Although it is a somewhat depressing way to begin our time in Cambodia, it feels necessary to spend a little time learning about the genocide that happened here 35 years ago. What’s really shocking is how little Aristo and I know about it. I don’t think that’s a personal failure– it seems like neither one of us learned much about it in school. It’s terrifying to think how recently all this took place and how little it’s being talked about.
So, upon the recommendation of some friends who visited Cambodia last year, we arrive in the capital of Phnom Penh and set off to explore two very important historical sites related to the genocide: Tuol Sleng Genocide Museum and the Killing Fields.
All the details: Tuol Sleng Genocide Museum & The Killing Fields
Cost: Entry to Tuol Sleng Genocide Museum is $3.50, while entry to the Killing Fields is $5, including an English audio tour. Both tickets can be purchased on arrival.
Getting there: Take a tuk tuk from the centre of Phnom Penh to Tuol Seng Genocide Museum for $2. The Killing Fields, on the other hand, are about 15km out of town, so a tuk tuk will cost more like $6-8.

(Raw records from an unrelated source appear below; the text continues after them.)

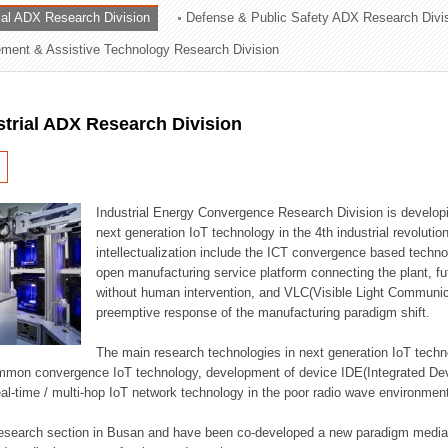
rial ADX Research Division
Defense & Public Safety ADX Research Divi
ation Division
ent & Assistive Technology Research Division
n
strial ADX Research Division
Industrial Energy Convergence Research Division is developin
next generation IoT technology in the 4th industrial revoluti
intellectualization include the ICT convergence based technolo
open manufacturing service platform connecting the plant, f
without human intervention, and VLC(Visible Light Communicat
preemptive response of the manufacturing paradigm shift.
The main research technologies in next generation IoT techno
common convergence IoT technology, development of device IDE(Integrated D
 real-time / multi-hop IoT network technology in the poor radio wave environmen
 research section in Busan and have been co-developed a new paradigm media 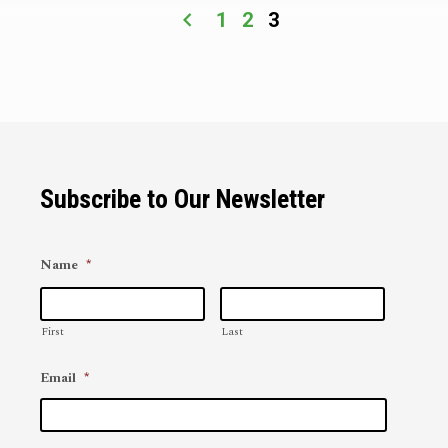
1
2
3
Subscribe to Our Newsletter
Name
*
First
Last
Email
*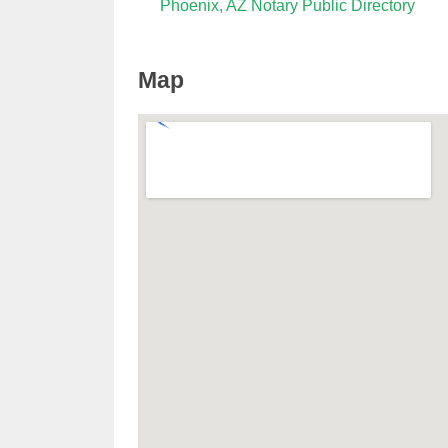
Phoenix, AZ Notary Public Directory
Map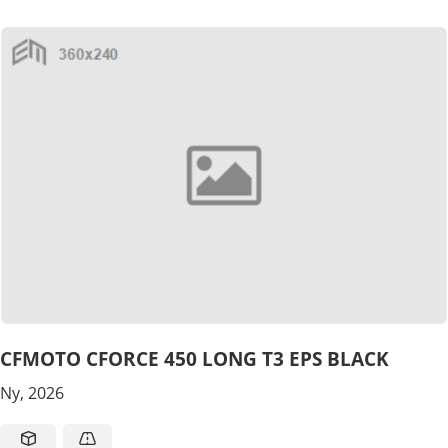
CFMOTO CFORCE 450 LONG T3 EPS BLACK
Ny, 2026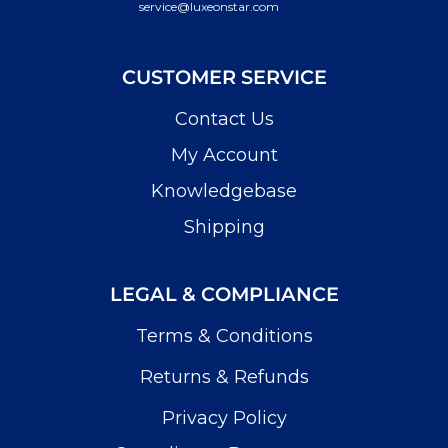
service@luxeonstar.com
CUSTOMER SERVICE
Contact Us
My Account
Knowledgebase
Shipping
LEGAL & COMPLIANCE
Terms & Conditions
Returns & Refunds
Privacy Policy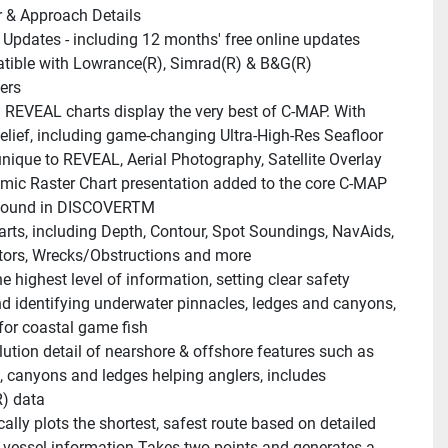
 & Approach Details
 Updates - including 12 months' free online updates
ible with Lowrance(R), Simrad(R) & B&G(R) 
ers
REVEAL charts display the very best of C-MAP. With 
lief, including game-changing Ultra-High-Res Seafloor 
nique to REVEAL, Aerial Photography, Satellite Overlay 
ic Raster Chart presentation added to the core C-MAP 
 found in DISCOVERTM
arts, including Depth, Contour, Spot Soundings, NavAids, 
tors, Wrecks/Obstructions and more
e highest level of information, setting clear safety 
d identifying underwater pinnacles, ledges and canyons, 
or coastal game fish
lution detail of nearshore & offshore features such as 
, canyons and ledges helping anglers, includes 
) data
lly plots the shortest, safest route based on detailed 
 vessel information.Takes two points and generates a 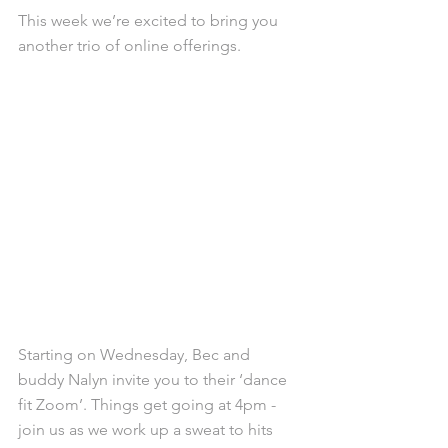
This week we’re excited to bring you 
another trio of online offerings. 
Starting on Wednesday, Bec and 
buddy Nalyn invite you to their ‘dance 
fit Zoom’. Things get going at 4pm - 
join us as we work up a sweat to hits 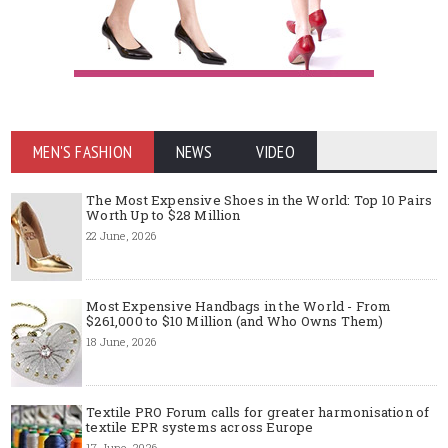
MEN'S FASHION
NEWS
VIDEO
The Most Expensive Shoes in the World: Top 10 Pairs
Worth Up to $28 Million
22 June, 2026
Most Expensive Handbags in the World - From
$261,000 to $10 Million (and Who Owns Them)
18 June, 2026
Textile PRO Forum calls for greater harmonisation of
textile EPR systems across Europe
17 June, 2026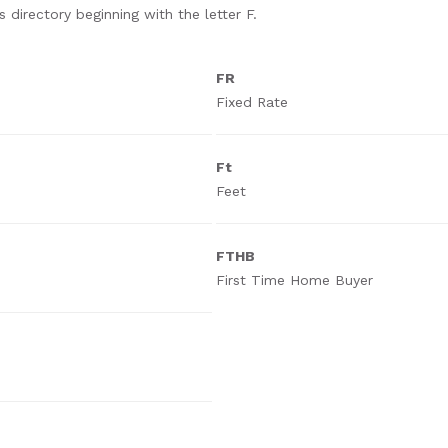
 directory beginning with the letter F.
FR
Fixed Rate
Ft
Feet
FTHB
First Time Home Buyer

Top tips: It is possible to pay a tuk tuk a higher fee to be transported to both sites in a single day, which also has the benefit of condensing this emotional history lesson.
Security Prison 21
We spend our first day visiting S21. Formerly a high school, the Khmer Rouge turned the compound into a secret prison during the Cambodian genocide, and it now stands as Tuol Sleng Genocide Museum to commemorate the nearly 20,000 people imprisoned at that site. We learn that only 7 of these prisoners survived. There are photographs of bloody bodies in varying degrees of decay, torture implements on display, and head shots from thousands of prisoners.
It’s an incredibly confronting place to visit, but we learn a lot about the horrible things that happened here. For a lot of Cambodians, this isn’t just history– over 2 million people were killed during the 4 years that the Khmer Rouge was in power. People’s mothers and fathers, people’s siblings, friends, neighbours…

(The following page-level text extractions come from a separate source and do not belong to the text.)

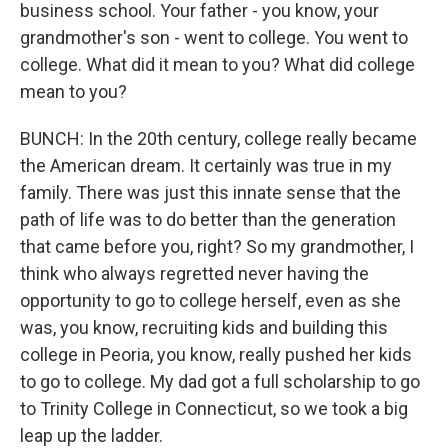
business school. Your father - you know, your
grandmother's son - went to college. You went to
college. What did it mean to you? What did college
mean to you?
BUNCH: In the 20th century, college really became
the American dream. It certainly was true in my
family. There was just this innate sense that the
path of life was to do better than the generation
that came before you, right? So my grandmother, I
think who always regretted never having the
opportunity to go to college herself, even as she
was, you know, recruiting kids and building this
college in Peoria, you know, really pushed her kids
to go to college. My dad got a full scholarship to go
to Trinity College in Connecticut, so we took a big
leap up the ladder.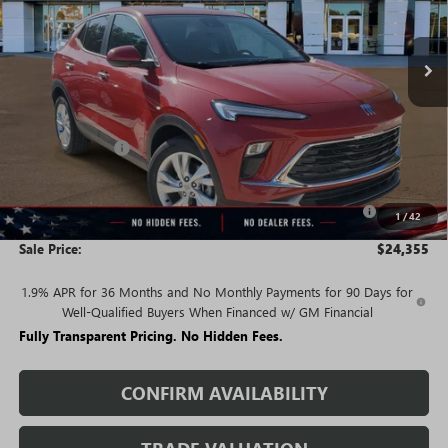
Ext.
Int.
In Stock
Less
MSRP:
$29,520
Rivard Discount:
-$2,915
Price:
$26,605
Purchase Allowance for Current Eligible Non-GM Owners
-$2,250
1
/
42
and Lessees
Sale Price:
$24,355
1.9% APR for 36 Months and No Monthly Payments for 90 Days for
Well-Qualified Buyers When Financed w/ GM Financial
Fully Transparent Pricing. No Hidden Fees.
CONFIRM AVAILABILITY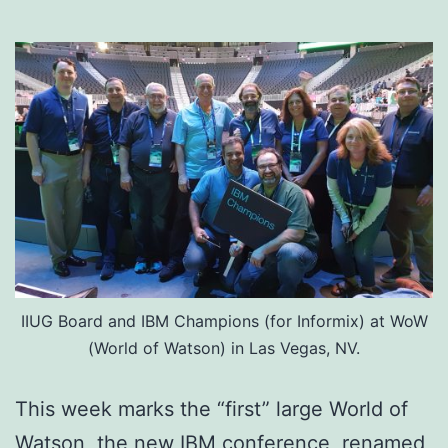
IIUG Board and IBM Champions (for Informix) at WoW
(World of Watson) in Las Vegas, NV.
This week marks the “first” large World of
Watson, the new IBM conference, renamed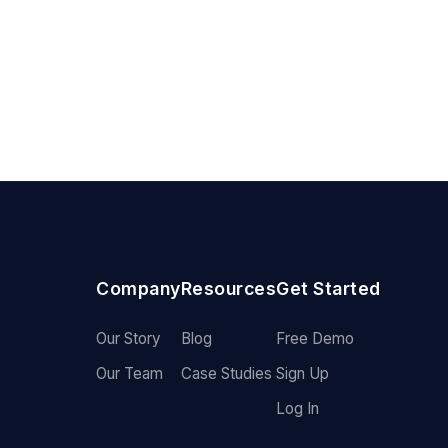
Company
Resources
Get Started
Our Story
Blog
Free Demo
Our Team
Case Studies
Sign Up
Log In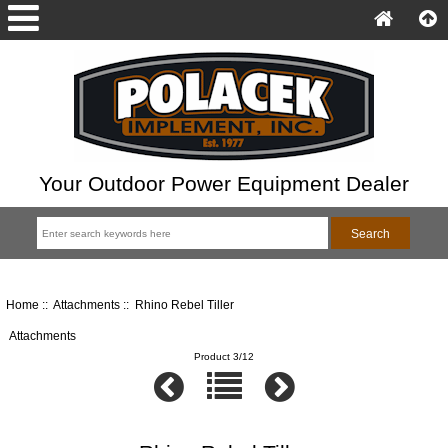
Your Outdoor Power Equipment Dealer
Home
::
Attachments
:: Rhino Rebel Tiller
Attachments
Product 3/12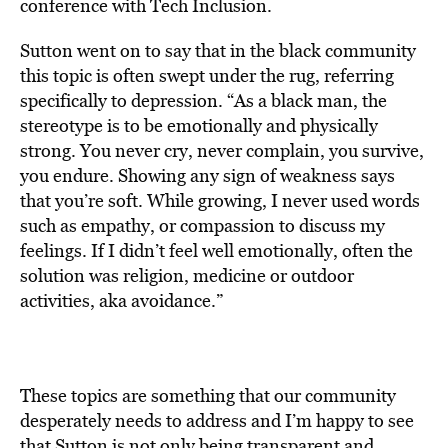
conference with Tech Inclusion.
Sutton went on to say that in the black community
this topic is often swept under the rug, referring
specifically to depression. “As a black man, the
stereotype is to be emotionally and physically
strong. You never cry, never complain, you survive,
you endure. Showing any sign of weakness says
that you’re soft. While growing, I never used words
such as empathy, or compassion to discuss my
feelings. If I didn’t feel well emotionally, often the
solution was religion, medicine or outdoor
activities, aka avoidance.”
These topics are something that our community
desperately needs to address and I’m happy to see
that Sutton is not only being transparent and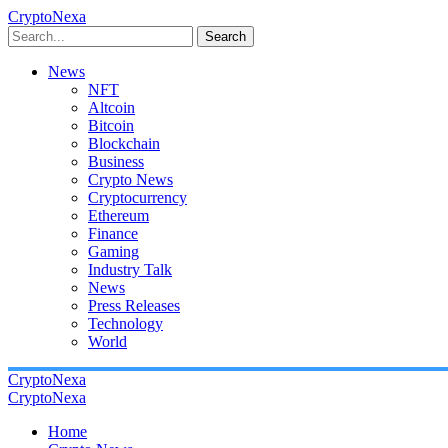
CryptoNexa
Search
News
NFT
Altcoin
Bitcoin
Blockchain
Business
Crypto News
Cryptocurrency
Ethereum
Finance
Gaming
Industry Talk
News
Press Releases
Technology
World
CryptoNexa
CryptoNexa
Home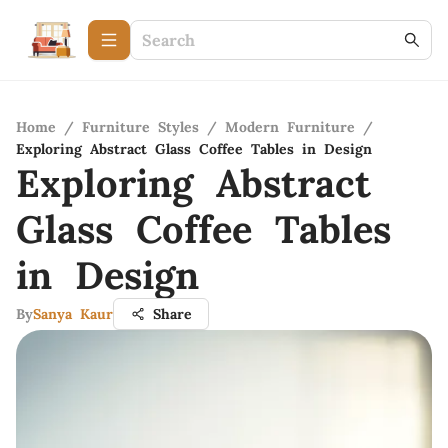
Home
/
Furniture Styles
/
Modern Furniture
/
Exploring Abstract Glass Coffee Tables in Design
Exploring Abstract
Glass Coffee Tables
in Design
By
Sanya Kaur
Share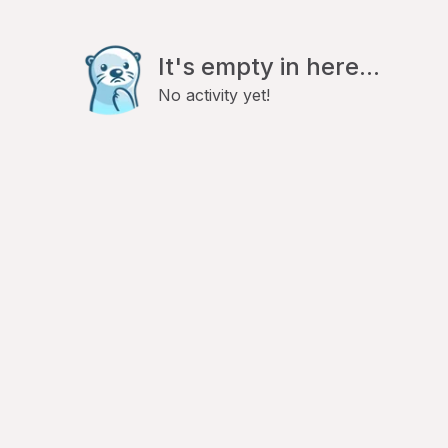
It's empty in here...
No activity yet!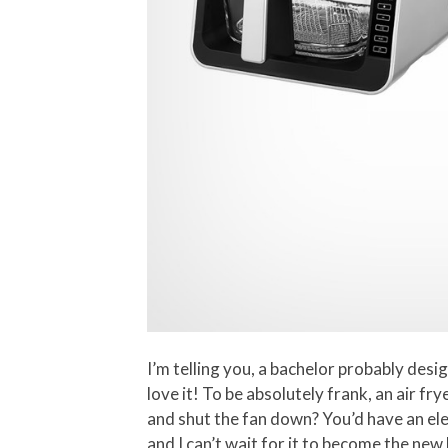
I’m telling you, a bachelor probably desi
love it! To be absolutely frank, an air fr
and shut the fan down? You’d have an ele
and I can’t wait for it to become the new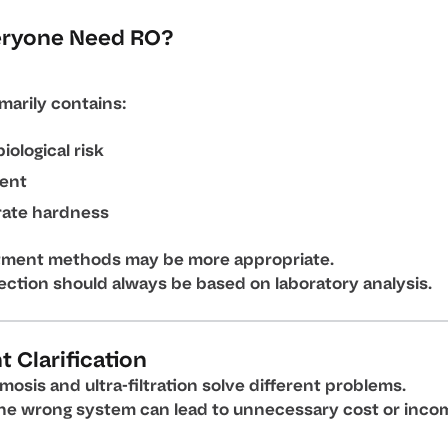
eryone Need RO?
imarily contains:
iological risk
ent
ate hardness
tment methods may be more appropriate.
ection should always be based on laboratory analysis.
 Clarification
osis and ultra-filtration solve different problems.
he wrong system can lead to unnecessary cost or inco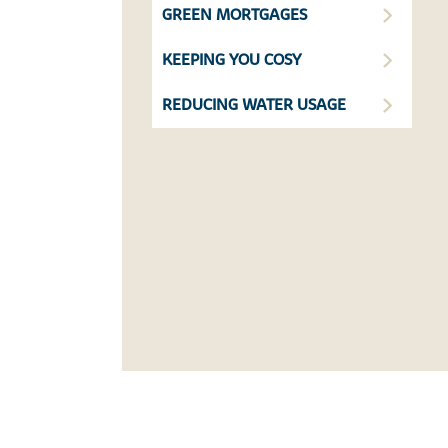
GREEN MORTGAGES
KEEPING YOU COSY
REDUCING WATER USAGE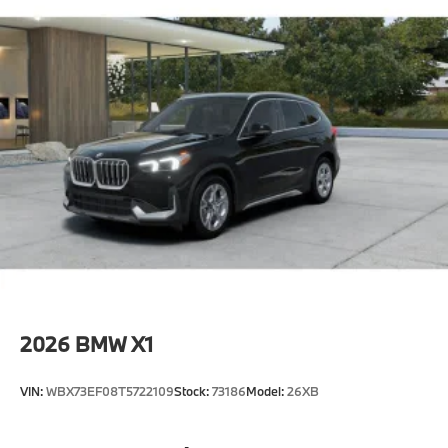
2026
BMW X1
VIN:
WBX73EF08T5722109
Stock:
73186
Model:
26XB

The purpose of the prison was to hold dissenters and interrogate them, but the torture tactics employed by the guards make it clear that the Khmer Rouge wasn’t looking for information so much as they were looking for confessions. Prisoners were starved, sleep deprived, experimented on, physically and sexually abused, and held in impossibly brutal conditions, all to obtain signatures on treason confessions that may be entirely false and contain names of more “traitors”.
The Killing Fields
The next day, we visit the Killing Fields via tuk tuk. If we were disturbed by S21, the Killing Fields are nearly too much. We pay for an audio tour, which lasts a couple of hours and guides you around the field to numbered plaques and displays. The audio is actually incredibly informative, and has interviews with guards and recordings from prisoners. Nearly 1.5 million people were brought to the field from various prisons and executed in mass graves; the guards had strict orders not to waste bullets, so most people died form stab wounds, club blows to the head, or decapitation from axes. The audio tour directs us past some cactus-like plants, with sharp serrated edged, which we learn were used in lieu of a knife to slit throats.

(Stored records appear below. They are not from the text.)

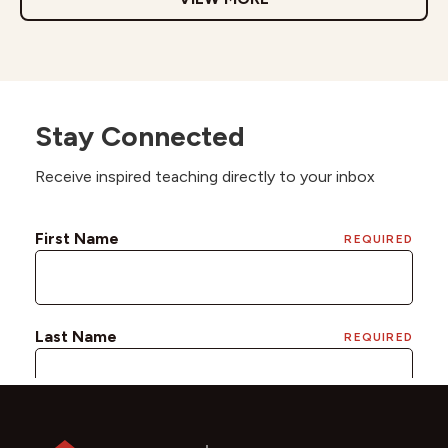
Stay Connected
Receive inspired teaching directly to your inbox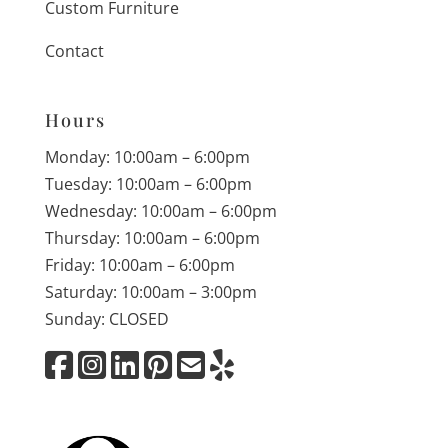
Custom Furniture
Contact
Hours
Monday: 10:00am – 6:00pm
Tuesday: 10:00am – 6:00pm
Wednesday: 10:00am – 6:00pm
Thursday: 10:00am – 6:00pm
Friday: 10:00am – 6:00pm
Saturday: 10:00am – 3:00pm
Sunday: CLOSED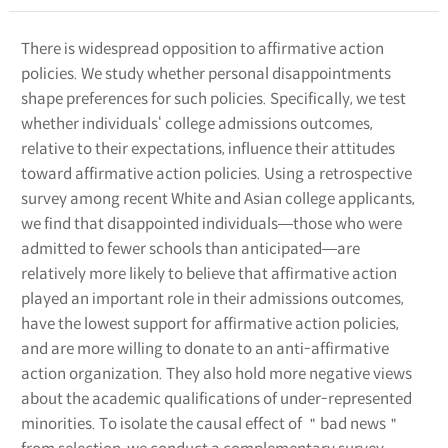
There is widespread opposition to affirmative action
policies. We study whether personal disappointments
shape preferences for such policies. Specifically, we test
whether individuals‘ college admissions outcomes,
relative to their expectations, influence their attitudes
toward affirmative action policies. Using a retrospective
survey among recent White and Asian college applicants,
we find that disappointed individuals―those who were
admitted to fewer schools than anticipated―are
relatively more likely to believe that affirmative action
played an important role in their admissions outcomes,
have the lowest support for affirmative action policies,
and are more willing to donate to an anti-affirmative
action organization. They also hold more negative views
about the academic qualifications of under-represented
minorities. To isolate the causal effect of ＂bad news＂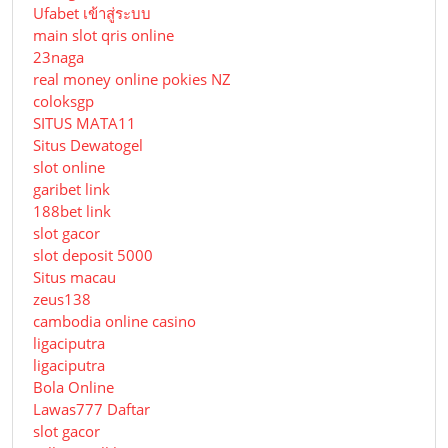
Ufabet เข้าสู่ระบบ
main slot qris online
23naga
real money online pokies NZ
coloksgp
SITUS MATA11
Situs Dewatogel
slot online
garibet link
188bet link
slot gacor
slot deposit 5000
Situs macau
zeus138
cambodia online casino
ligaciputra
ligaciputra
Bola Online
Lawas777 Daftar
slot gacor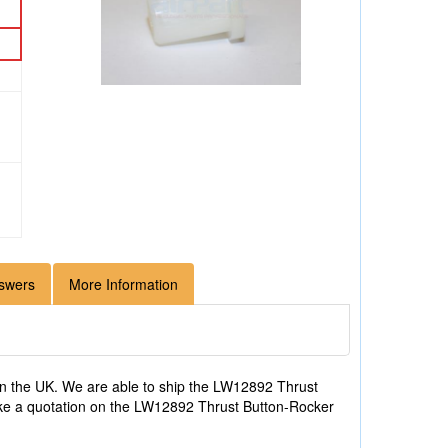
swers
More Information
n the UK. We are able to ship the LW12892 Thrust
 like a quotation on the LW12892 Thrust Button-Rocker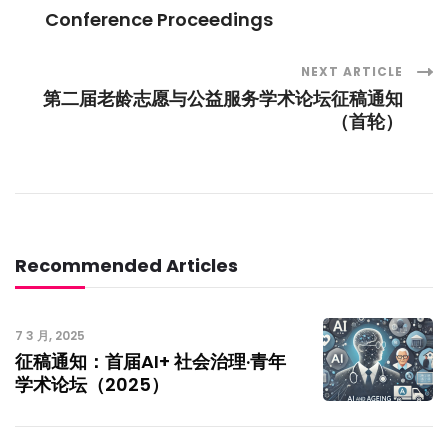
Post
Conference Proceedings
Navigation
NEXT ARTICLE
第二届老龄志愿与公益服务学术论坛征稿通知
（首轮）
Recommended Articles
7 3 月, 2025
征稿通知：首届AI+ 社会治理·青年
学术论坛（2025）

Certainly some of the worst sites are the “killing trees”, against which babies and children were beat until their skulls cracked. They were then thrown into mass graves alongside their parents. The justification for this was to prevent future generations from harbouring ill-feelings toward to government, which could result in overthrow.
These few days have been a departure from our usual active and upbeat travels, but we are both glad to have learned about what happened here. I was never particularly interested in history while I was at school, but there is something different about seeing these places and hearing stories from people who experienced these events firsthand. The things we saw and learned here will haunt me for a long time, but that awareness is so important.